Letztendlich hatte es überhaupt keine Rolle gespielt. Ein vor dem Schafott stationierter Soldat hatte ihn mit seinem Schwertknauf bewusstlos geschlagen, bevor seine Füße auch nur die erste Stufe berührt hatten. Madrigal hatte seine närrische Heldentat nicht einmal bemerkt. Sie hatte nur Augen für ihren Geliebten.
Das alles schien unendlich lange her. Damals hatte er nicht verstanden, worin ihr Verrat bestand oder welche Konsequenzen er haben könnte. Welche Konsequenzen er haben würde . Aber heute war er kein liebeskranker kleiner Junge mehr, und Karou bedeutete ihm nichts.
Warum also schweifte sein Blick immer wieder hoch zu ihrem Fenster? Zu ihr , wenn sie ihr Zimmer doch einmal verließ.
War es Mitleid? Ein flüchtiger Blick genügte, um zu sehen, wie allein sie war. Die ersten Tage in Eretz war sie bleich, zittrig und stumm gewesen – offensichtlich stand sie unter Schock. Da war es für ihn noch schwerer gewesen, nicht zu ihr zu gehen oder sie wenigstens kurz anzusprechen. Sie hatte es sicher gesehen – wie sich beim Anblick ihres Kummers, ihrer Einsamkeit, irgendetwas in ihm regte – und jetzt erschien immer, wenn sie ihn sah, dieser Ausdruck zaghafter Hoffnung auf ihrem Gesicht. Als könnte er vielleicht ein Freund sein.

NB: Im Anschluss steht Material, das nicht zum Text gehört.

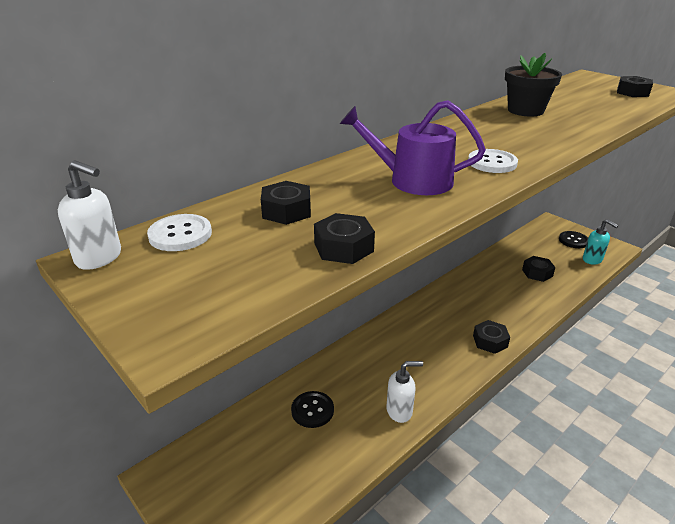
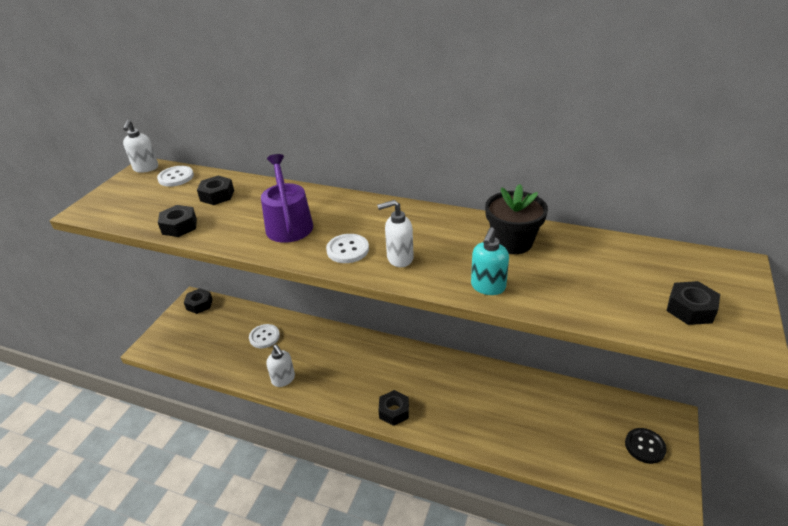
camera: 65 degrees right, 5 degrees up
(312, 410) = (264, 337): black button -> white button
(523, 147) = (399, 258): none -> white soap dispenser
(537, 273) = (537, 424): black nut -> black nut (199, 304)
(592, 260) = (614, 473): turquoise soap dispenser -> turquoise soap dispenser (488, 287)

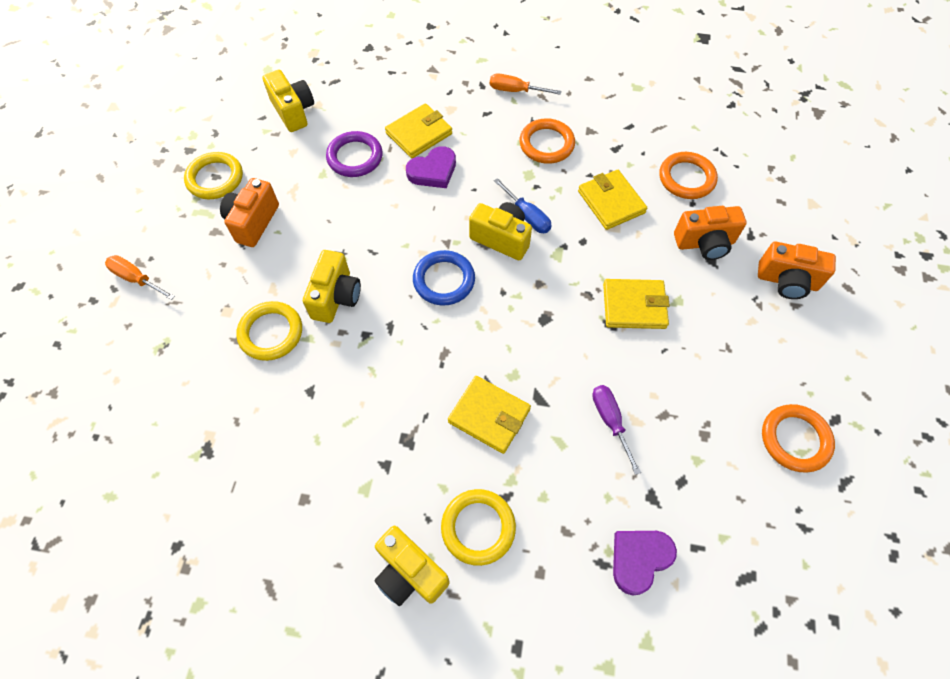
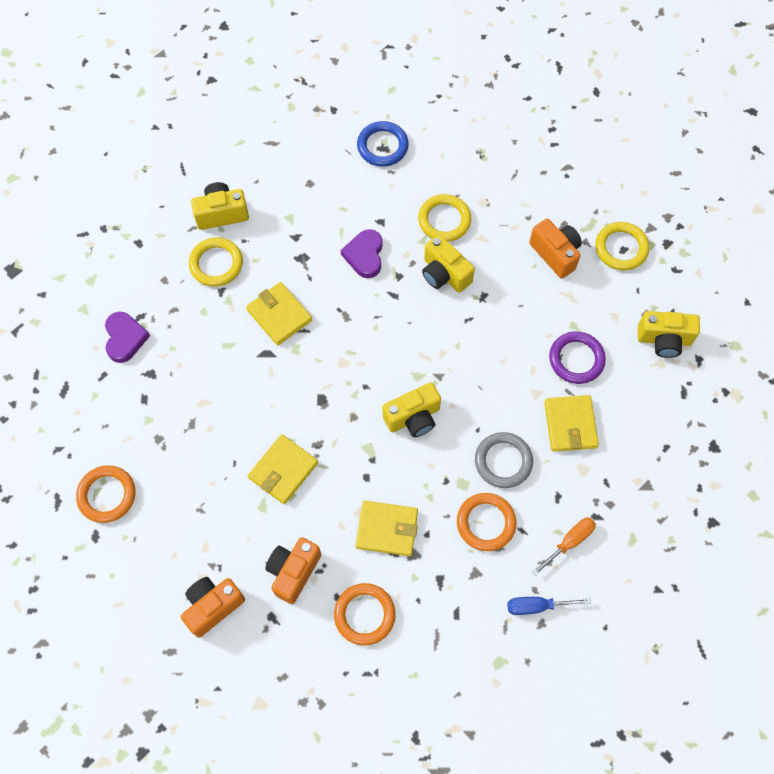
camera: 125 degrees right, 5 degrees up
(137, 279) = (552, 160): orange screwdriver -> none
(433, 171) = (519, 410): purple heart -> purple heart (364, 255)
(444, 280) = (406, 353): blue ring -> blue ring (382, 146)
(487, 159) = (503, 461): none -> grey ring
(489, 416) = (279, 315): yellow wallet -> yellow wallet turned 75 degrees clockwise
(527, 216) = (421, 452): blue screwdriver -> blue screwdriver (537, 606)
(610, 421) = (215, 386): purple screwdriver -> none

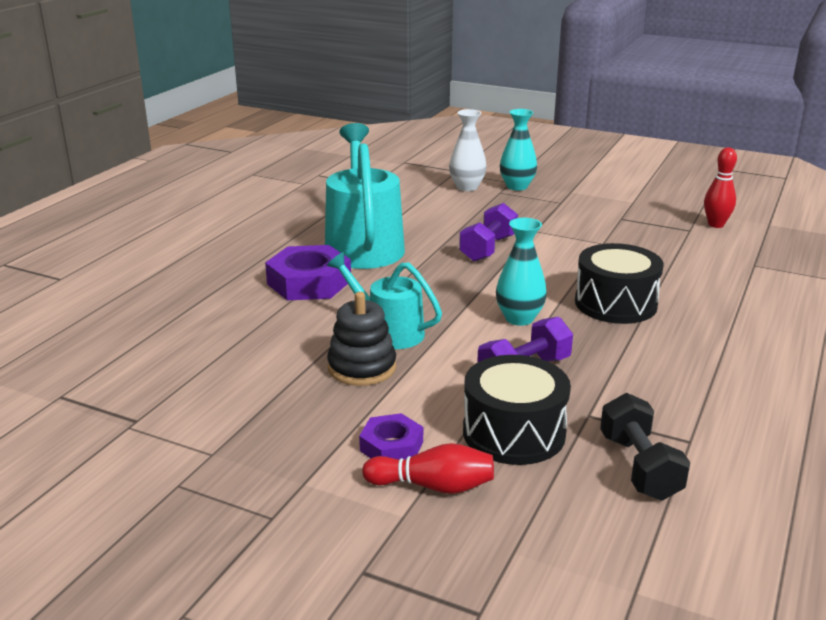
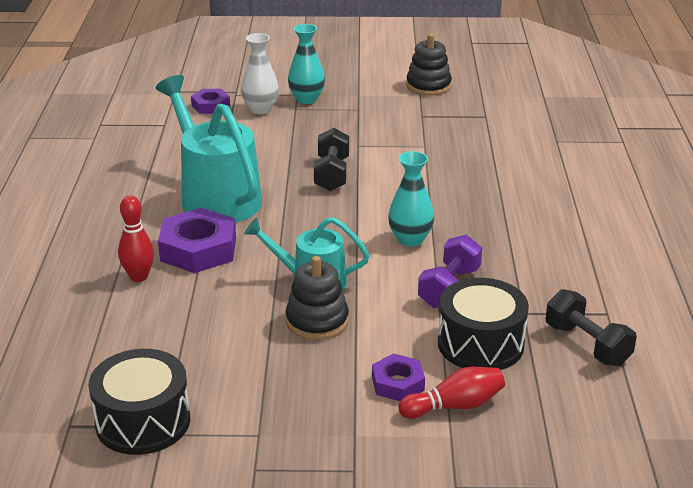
camera: 25 degrees left, 5 degrees up
(424, 177) = (210, 106): none -> purple nut
(488, 248) = (332, 174): purple dumbbell -> black dumbbell
(615, 303) = (476, 205): black drum -> black drum (143, 421)
(648, 195) = (428, 86): none -> black stacking toy
(716, 225) = (503, 106): red bowling pin -> red bowling pin (139, 277)

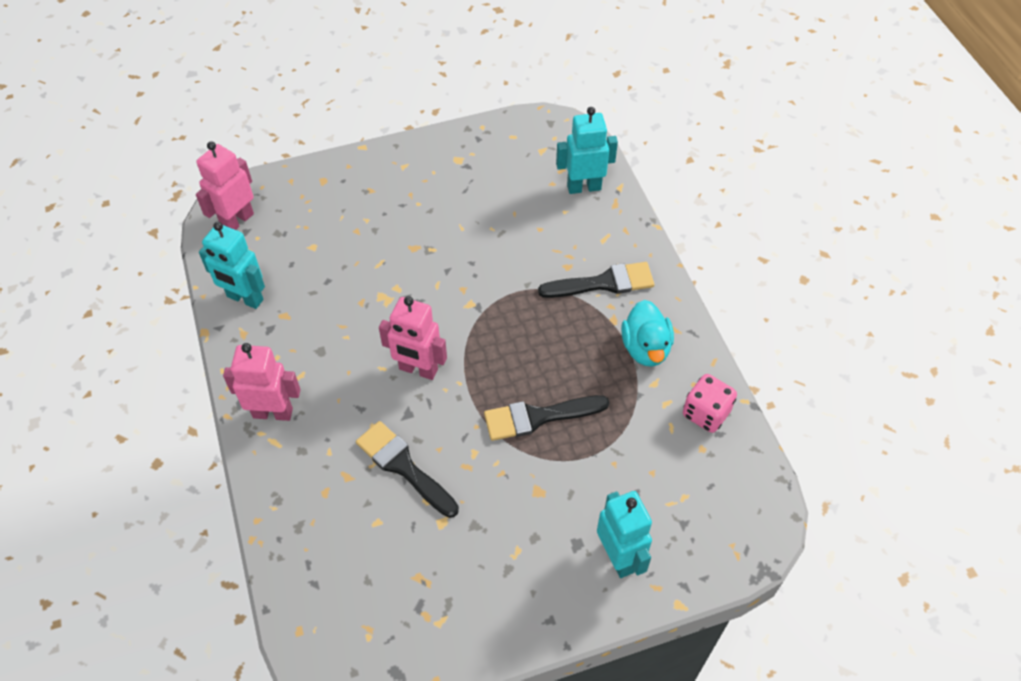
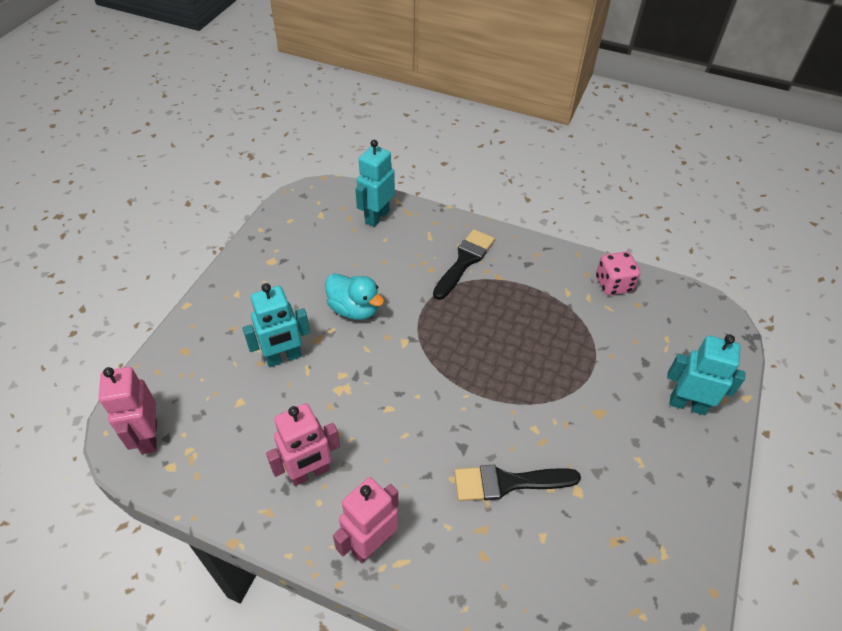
camera: 50 degrees left, 5 degrees down
(245, 298) = (234, 486): turquoise robot -> turquoise robot (283, 358)
(418, 370) = (430, 413): pink robot -> pink robot (309, 473)
(538, 417) = (538, 370): black brush -> none
(645, 348) = (537, 277): turquoise duck -> turquoise duck (354, 309)

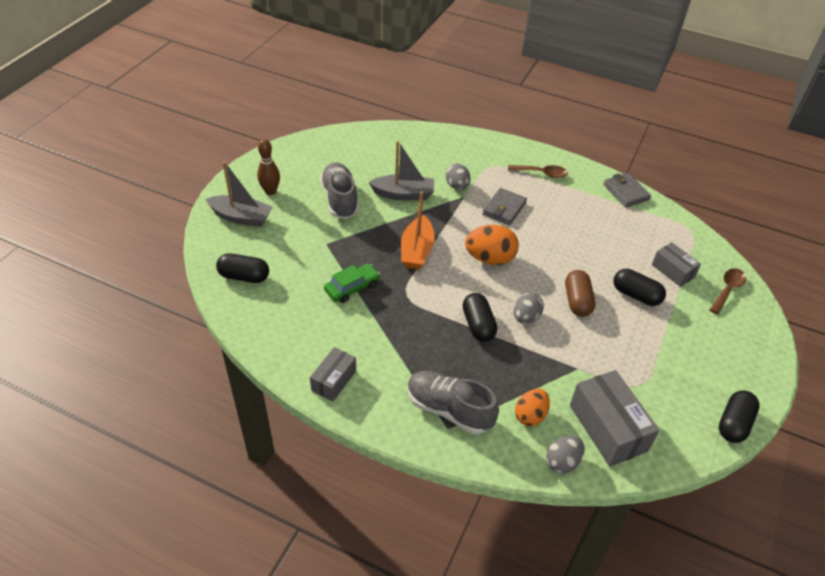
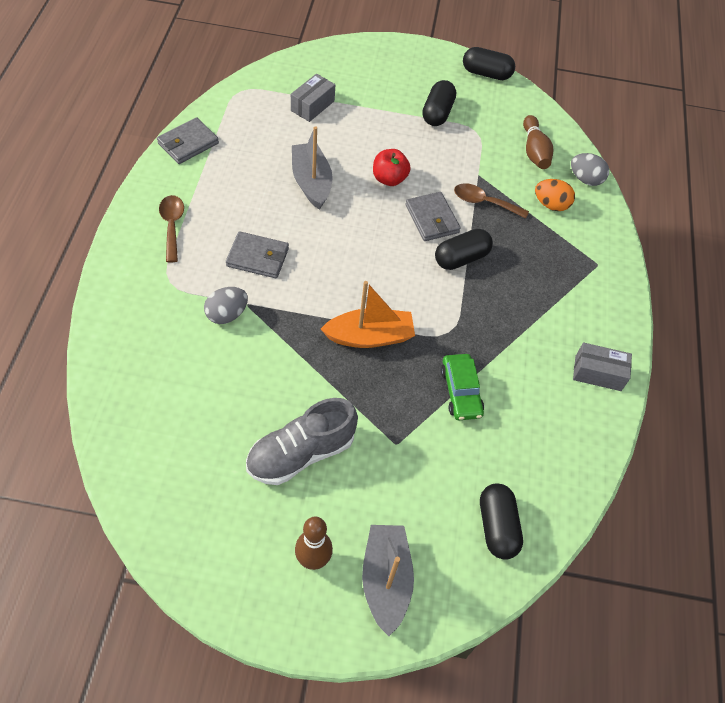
camera: 110 degrees left, 10 degrees up
(352, 287) = (460, 391): green car -> green car turned 135 degrees counterclockwise
(404, 194) = (263, 374): grey boat -> grey boat (311, 182)
(449, 410) = (578, 266): grey shoe -> none
(490, 258) = (355, 261): orange egg -> none
(526, 317) = (432, 219): grey egg -> grey wallet
(577, 301) = (389, 179): brown capsule -> red apple
(608, 428) = (534, 151): grey box -> brown bowling pin
(636, 295) = (360, 134): black capsule -> black capsule (437, 113)
(727, 290) = (324, 68): brown spoon -> brown spoon (484, 202)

Aber er wandte sich von ihr ab. Der Weiße Wolf hatte sich unmissverständlich ausgedrückt: Die Rebellen brauchten Karou, aber sie durften nicht den Fehler begehen, ihr zu vertrauen. Sie war eine Verräterin, man musste sie unter strenger Aufsicht halten – und so etwas konnte nur Thiago persönlich, niemand sonst.
In diesem Moment trat der Wolf auf den Hof, um seine Patrouille zu begrüßen.
»Willkommen zurück«, sagte er und schritt hocherhobenen Hauptes auf sie zu wie der Herr im Haus. Eher der Herr in den Ruinen … Aber auch wenn dieses Lehmschloss für den gefeierten Weißen Wolf einen Abstieg bedeutete, nahm er es in Besitz, wie er alles in Besitz nahm: als würde es ihm ganz selbstverständlich zustehen, damit zu tun, was er wollte, bis er etwas Neues, etwas Besseres fand. Er prahlte gerne damit, dass er irgendwann auf dem Thron von Astrae sitzen und sich Seraphim als Sklaven halten würde, und so lächerlich diese Behauptung unter den Umständen auch schien – Ziri wusste, dass man den Wolf nicht unterschätzen durfte.
Thiago war mit Leib und Seele Soldat. Seine Truppen verehrten ihn und waren bereit, alles für ihn zu tun.